* _TASK TO COMPLETE_
For the string "Kleid", find every matching line in the records and copy it.
----
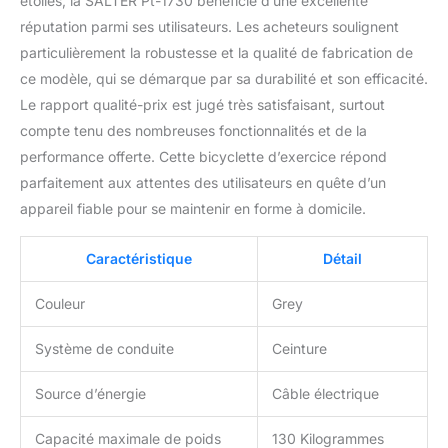
étoiles, la SALTER Pt-1730 bénéficie d’une excellente
réputation parmi ses utilisateurs. Les acheteurs soulignent
particulièrement la robustesse et la qualité de fabrication de
ce modèle, qui se démarque par sa durabilité et son efficacité.
Le rapport qualité-prix est jugé très satisfaisant, surtout
compte tenu des nombreuses fonctionnalités et de la
performance offerte. Cette bicyclette d’exercice répond
parfaitement aux attentes des utilisateurs en quête d’un
appareil fiable pour se maintenir en forme à domicile.
Caractéristique
Détail
Couleur
Grey
Système de conduite
Ceinture
Source d’énergie
Câble électrique
Capacité maximale de poids
130 Kilogrammes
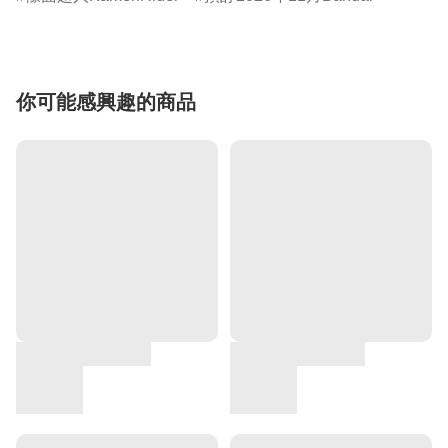
你可能感興趣的商品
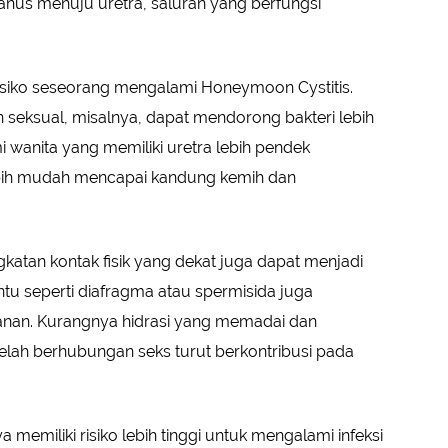
 anus menuju uretra, saluran yang berfungsi
isiko seseorang mengalami Honeymoon Cystitis.
 seksual, misalnya, dapat mendorong bakteri lebih
mi wanita yang memiliki uretra lebih pendek
ebih mudah mencapai kandung kemih dan
gkatan kontak fisik yang dekat juga dapat menjadi
tu seperti diafragma atau spermisida juga
anan. Kurangnya hidrasi yang memadai dan
elah berhubungan seks turut berkontribusi pada
memiliki risiko lebih tinggi untuk mengalami infeksi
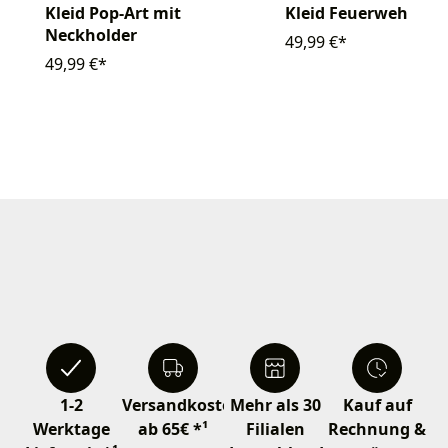
Kleid Pop-Art mit
Kleid Feuerwehrfra
Neckholder
49,99 €*
49,99 €*
1-2
Versandkostenfrei
Mehr als 30
Kauf auf
Werktage
ab 65€ *¹
Filialen
Rechnung &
----
* _FINISHED EXERCISE_
Kleid Pop-Art mit
Kleid Feuerwehrfra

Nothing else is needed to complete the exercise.